4) Le désir d’autorité et de verticalité
« Deschamps a réparé toutes les blessures, réelles et symboliques, reconstruit le lien entre l’équipe et la nation », constate Robert Redeker. Ces liens ne sont pas seulement horizontaux. Ils procèdent également du respect pour ce qui nous oblige et nous dépasse. « Il y a un besoin de communion mais aussi de transcendance », diagnostique Arnaud Bouthéon. Un avis partagé par Éric Naulleau : « Je crois que ce qui se passe dans le football national ressemble à ce qui s’est passé en politique, notamment avec le rétablissement de la verticalité. Celle-ci avait disparu en politique avec Sarkozy et Hollande, qui incarnaient chacun à leur manière des présidents comme les Français ne veulent pas les voir. De même dans le football avec Domenech, qui lisait devant tout un pays effaré la lettre des grévistes millionnaires en Afrique du Sud. Le sélectionneur avait abdiqué toute forme d’autorité et même de simple respect de sa fonction officielle. Ce rétablissement de la verticalité a suivi une route parallèle dans le football avec Deschamps et dans la politique avec Macron ». Une leçon à méditer par les apologues de l’entreprise sans chef : les Français aiment l’autorité lorsqu’elle s’exprime dans la dignité.
5) La soif d’épopée… et de victoire !
Ne nous leurrons pas. Les Français aiment aussi les Bleus de 2018 parce qu’ils ont été victorieux. Éric Naulleau ne s’en cache pas : « Je fais partie d’une génération gavée du romantisme des défaites de l’équipe de France en 1982 et 1986 en Coupe du monde […] J’ai fini par me lasser de ce lyrisme qui consistait à dire qu’on était les meilleurs tout en s’inclinant à chaque fois. » Dans un contexte morose, ce désir de victoire est sain et rassurant : il démontre qu’au fond d’eux-mêmes, les Français ne sont pas résignés au déclin ou au déclassement. En se projetant dans la marche de leur équipe vers la Coupe, ils disent leur désir d’étonner et leur plaisir de vaincre. « Le tournoi auquel notre équipe participe est similaire à la quête chevaleresque d’un Graal. Leur victoire sera aussi la mienne. Nous sommes comme embarqués dans une épopée », analyse Arnaud Bouthéon. À travers le football, c’est aussi une soif d’épique que manifestent les Français.
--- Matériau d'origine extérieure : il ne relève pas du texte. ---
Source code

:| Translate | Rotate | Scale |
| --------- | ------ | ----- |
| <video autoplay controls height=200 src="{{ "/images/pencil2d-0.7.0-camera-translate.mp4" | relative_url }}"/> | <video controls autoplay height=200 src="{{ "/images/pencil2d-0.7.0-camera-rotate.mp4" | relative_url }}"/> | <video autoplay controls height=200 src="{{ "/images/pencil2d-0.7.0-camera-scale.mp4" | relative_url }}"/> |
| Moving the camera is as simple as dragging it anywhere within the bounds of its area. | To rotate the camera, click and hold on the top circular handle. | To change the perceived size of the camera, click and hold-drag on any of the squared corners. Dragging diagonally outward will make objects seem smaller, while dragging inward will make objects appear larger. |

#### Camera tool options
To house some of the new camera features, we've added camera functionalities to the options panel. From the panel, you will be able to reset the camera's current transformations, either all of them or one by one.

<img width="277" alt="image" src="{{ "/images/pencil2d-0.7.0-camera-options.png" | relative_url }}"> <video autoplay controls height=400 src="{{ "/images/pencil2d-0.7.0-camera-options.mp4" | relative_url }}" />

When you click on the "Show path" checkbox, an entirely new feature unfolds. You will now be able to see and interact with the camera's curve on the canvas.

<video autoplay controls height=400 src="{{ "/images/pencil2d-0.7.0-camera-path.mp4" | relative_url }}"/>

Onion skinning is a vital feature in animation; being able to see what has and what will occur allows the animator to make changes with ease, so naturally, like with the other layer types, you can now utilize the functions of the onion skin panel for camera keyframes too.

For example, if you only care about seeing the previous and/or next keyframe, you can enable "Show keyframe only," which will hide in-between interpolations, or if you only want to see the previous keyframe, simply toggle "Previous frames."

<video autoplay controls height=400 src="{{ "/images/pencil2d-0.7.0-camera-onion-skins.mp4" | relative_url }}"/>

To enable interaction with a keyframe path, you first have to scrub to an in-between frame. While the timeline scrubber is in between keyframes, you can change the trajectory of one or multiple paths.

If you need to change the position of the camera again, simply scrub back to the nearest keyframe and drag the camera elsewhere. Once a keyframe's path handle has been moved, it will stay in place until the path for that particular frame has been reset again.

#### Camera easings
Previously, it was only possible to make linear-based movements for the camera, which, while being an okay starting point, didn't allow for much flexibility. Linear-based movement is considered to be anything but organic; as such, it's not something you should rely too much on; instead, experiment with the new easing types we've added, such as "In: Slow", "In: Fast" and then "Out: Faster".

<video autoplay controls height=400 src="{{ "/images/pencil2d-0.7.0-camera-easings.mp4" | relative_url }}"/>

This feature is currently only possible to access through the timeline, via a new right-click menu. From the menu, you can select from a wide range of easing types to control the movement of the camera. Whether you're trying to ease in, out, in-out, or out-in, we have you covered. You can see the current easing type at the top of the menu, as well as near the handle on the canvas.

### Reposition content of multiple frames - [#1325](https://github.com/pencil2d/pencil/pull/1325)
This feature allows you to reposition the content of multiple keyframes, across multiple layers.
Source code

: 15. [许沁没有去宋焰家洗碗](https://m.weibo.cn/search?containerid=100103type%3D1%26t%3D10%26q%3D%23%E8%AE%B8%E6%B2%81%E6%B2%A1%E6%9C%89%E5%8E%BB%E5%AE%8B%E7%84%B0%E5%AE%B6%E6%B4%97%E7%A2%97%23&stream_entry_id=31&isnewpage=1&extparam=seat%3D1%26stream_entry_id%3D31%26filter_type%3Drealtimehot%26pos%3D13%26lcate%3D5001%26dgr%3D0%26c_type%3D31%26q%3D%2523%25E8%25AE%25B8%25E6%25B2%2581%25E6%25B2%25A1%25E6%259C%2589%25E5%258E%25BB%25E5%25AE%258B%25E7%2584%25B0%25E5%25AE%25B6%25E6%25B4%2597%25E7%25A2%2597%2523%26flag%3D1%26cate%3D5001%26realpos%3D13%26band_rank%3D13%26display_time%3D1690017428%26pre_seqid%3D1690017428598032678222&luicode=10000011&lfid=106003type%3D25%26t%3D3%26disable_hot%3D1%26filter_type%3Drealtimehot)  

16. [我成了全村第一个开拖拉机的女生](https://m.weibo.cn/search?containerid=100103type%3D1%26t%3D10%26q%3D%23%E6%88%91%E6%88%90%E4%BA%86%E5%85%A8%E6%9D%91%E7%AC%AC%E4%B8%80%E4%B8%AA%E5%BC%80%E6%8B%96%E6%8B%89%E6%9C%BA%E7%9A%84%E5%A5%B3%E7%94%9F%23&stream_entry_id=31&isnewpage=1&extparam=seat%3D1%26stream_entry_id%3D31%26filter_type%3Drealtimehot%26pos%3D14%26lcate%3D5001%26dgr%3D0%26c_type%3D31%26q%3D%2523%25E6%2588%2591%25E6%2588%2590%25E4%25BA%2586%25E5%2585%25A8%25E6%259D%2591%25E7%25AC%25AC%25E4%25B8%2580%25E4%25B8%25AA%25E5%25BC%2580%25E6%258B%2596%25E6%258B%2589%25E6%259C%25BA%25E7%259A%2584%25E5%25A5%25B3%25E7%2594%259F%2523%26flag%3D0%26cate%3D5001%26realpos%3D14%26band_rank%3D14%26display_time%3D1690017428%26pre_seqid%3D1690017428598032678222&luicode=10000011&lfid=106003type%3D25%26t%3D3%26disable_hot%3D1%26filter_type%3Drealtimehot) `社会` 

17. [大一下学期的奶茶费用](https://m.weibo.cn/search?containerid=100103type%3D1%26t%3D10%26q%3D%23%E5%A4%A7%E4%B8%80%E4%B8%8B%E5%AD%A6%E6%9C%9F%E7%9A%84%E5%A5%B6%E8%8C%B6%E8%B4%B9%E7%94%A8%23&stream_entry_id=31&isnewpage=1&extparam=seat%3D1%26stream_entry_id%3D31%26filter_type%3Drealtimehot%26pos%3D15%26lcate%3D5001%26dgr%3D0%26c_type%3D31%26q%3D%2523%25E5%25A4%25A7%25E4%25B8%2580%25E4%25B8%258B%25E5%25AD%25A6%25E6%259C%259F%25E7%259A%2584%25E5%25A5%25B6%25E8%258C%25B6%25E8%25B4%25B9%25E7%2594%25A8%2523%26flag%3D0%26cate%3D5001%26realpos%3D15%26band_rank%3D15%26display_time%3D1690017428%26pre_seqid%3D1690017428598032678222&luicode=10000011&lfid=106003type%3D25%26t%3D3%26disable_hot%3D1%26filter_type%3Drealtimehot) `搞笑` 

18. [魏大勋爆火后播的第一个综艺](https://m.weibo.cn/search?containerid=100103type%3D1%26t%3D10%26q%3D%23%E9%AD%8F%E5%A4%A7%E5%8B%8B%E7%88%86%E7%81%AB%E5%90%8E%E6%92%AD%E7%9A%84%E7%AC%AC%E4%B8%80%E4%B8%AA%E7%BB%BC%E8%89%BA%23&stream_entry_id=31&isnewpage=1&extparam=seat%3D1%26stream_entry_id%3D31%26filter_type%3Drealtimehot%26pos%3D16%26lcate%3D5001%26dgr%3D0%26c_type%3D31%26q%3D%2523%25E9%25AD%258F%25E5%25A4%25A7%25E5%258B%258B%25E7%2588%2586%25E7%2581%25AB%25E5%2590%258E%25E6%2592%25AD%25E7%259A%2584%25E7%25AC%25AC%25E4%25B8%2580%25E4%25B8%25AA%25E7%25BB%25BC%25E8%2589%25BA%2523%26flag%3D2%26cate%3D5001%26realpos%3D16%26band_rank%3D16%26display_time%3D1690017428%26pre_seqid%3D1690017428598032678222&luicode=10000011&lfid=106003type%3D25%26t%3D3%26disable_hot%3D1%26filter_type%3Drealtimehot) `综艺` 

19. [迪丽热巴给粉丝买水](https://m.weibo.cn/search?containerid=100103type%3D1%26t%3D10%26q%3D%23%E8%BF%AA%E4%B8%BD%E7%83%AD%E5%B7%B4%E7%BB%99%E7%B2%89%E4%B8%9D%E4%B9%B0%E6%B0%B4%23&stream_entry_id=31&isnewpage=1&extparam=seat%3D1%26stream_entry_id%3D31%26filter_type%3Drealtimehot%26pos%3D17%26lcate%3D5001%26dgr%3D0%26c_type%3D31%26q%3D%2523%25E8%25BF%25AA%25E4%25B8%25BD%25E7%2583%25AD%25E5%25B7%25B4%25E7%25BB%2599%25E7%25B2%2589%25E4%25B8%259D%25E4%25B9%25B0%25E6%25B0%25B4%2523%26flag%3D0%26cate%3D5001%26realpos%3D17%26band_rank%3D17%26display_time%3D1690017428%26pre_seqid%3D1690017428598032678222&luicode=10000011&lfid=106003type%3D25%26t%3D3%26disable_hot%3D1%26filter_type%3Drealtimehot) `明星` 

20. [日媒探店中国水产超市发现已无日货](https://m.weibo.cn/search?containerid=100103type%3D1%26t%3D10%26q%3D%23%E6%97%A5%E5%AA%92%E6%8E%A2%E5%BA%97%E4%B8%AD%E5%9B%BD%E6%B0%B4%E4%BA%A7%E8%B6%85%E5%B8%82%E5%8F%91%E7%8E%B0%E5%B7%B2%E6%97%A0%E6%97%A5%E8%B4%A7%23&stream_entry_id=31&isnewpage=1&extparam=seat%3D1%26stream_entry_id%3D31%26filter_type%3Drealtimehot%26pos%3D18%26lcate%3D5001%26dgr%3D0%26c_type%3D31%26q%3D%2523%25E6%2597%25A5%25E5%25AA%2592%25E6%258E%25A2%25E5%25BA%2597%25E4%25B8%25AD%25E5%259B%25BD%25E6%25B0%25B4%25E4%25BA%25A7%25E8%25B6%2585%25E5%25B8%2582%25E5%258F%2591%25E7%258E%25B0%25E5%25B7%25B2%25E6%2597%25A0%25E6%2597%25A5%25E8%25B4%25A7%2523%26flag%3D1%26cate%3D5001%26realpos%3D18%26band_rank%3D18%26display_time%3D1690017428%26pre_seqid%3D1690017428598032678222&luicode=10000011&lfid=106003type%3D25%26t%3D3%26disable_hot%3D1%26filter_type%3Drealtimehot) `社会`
Les entreprises ne seraient-elles pas avisées d’y répondre ? Après tout, conquérir un marché, affronter un concurrent, remporter un contrat peut apporter une joie et une fierté au moins aussi intense qu’un match de football !
Philippe Schleiter
[1] Figaro Vox, 11/07/18.
[2] Figaro Vox, 09/07/18.
[3] Figaro Vox, 11/07/18.
Voir aussi Peut-on encore aimer le football ?, Robert Redeker, Le Rocher, 2018, 258 p. ; Quand la coupe déborde, Éric Naulleau, Stock, 2018, 324 p. ; Comme un athlète de Dieu, manifeste sportif et chrétien, Arnaud Bouthéon, Salvator, 2017,192 p.